BEGIN

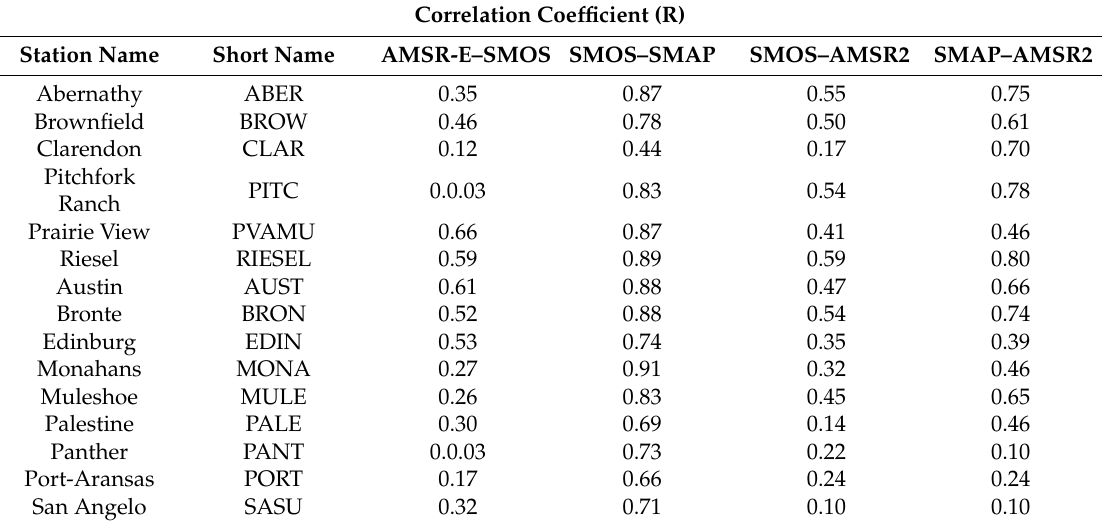
Table 4. Correlations among satellite soil moisture observations during their overlapping periods (state of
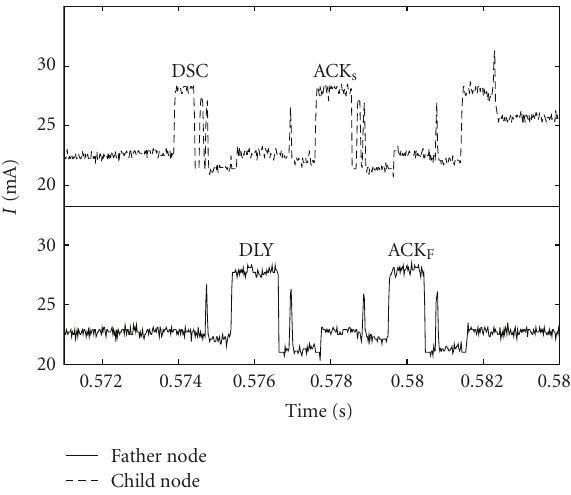
Figure 5: Mean tree depth for Case C and Case D. Figure 6: AAO in real implementation using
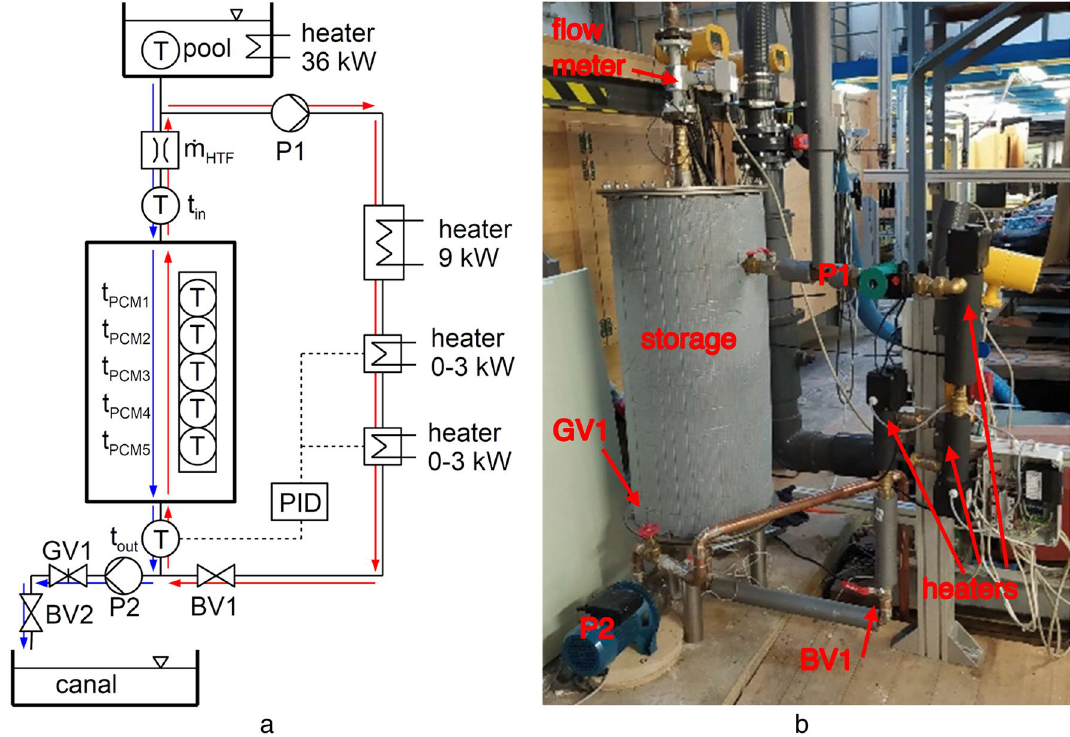
Figure 4. The diagram of the experimental circuit with the latent heat storage. ( a ) The HTF flow direction marked for charging (red arrows) and discharging (blue arrows) of the storage. ( b ) The real experimental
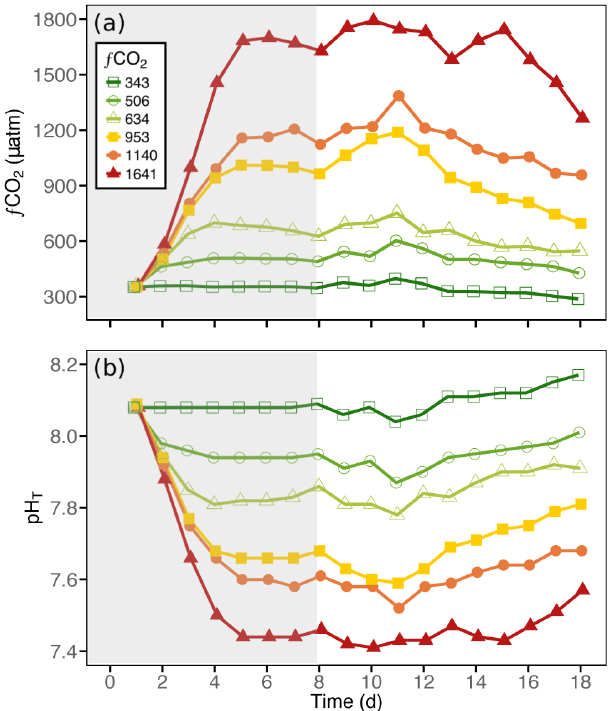
Figure 2. The (a) f CO 2 and (b) pH T conditions within each of the minicosm treatments over time. Grey shading indicates CO 2 and light acclimation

END

Pictures aside, repeat every line of the data above exactly.

Table 4. Correlations among satellite soil moisture observations during their overlapping periods (state of
Figure 5: Mean tree depth for Case C and Case D. Figure 6: AAO in real implementation using
Figure 4. The diagram of the experimental circuit with the latent heat storage. ( a ) The HTF flow direction marked for charging (red arrows) and discharging (blue arrows) of the storage. ( b ) The real experimental
Figure 2. The (a) f CO 2 and (b) pH T conditions within each of the minicosm treatments over time. Grey shading indicates CO 2 and light acclimation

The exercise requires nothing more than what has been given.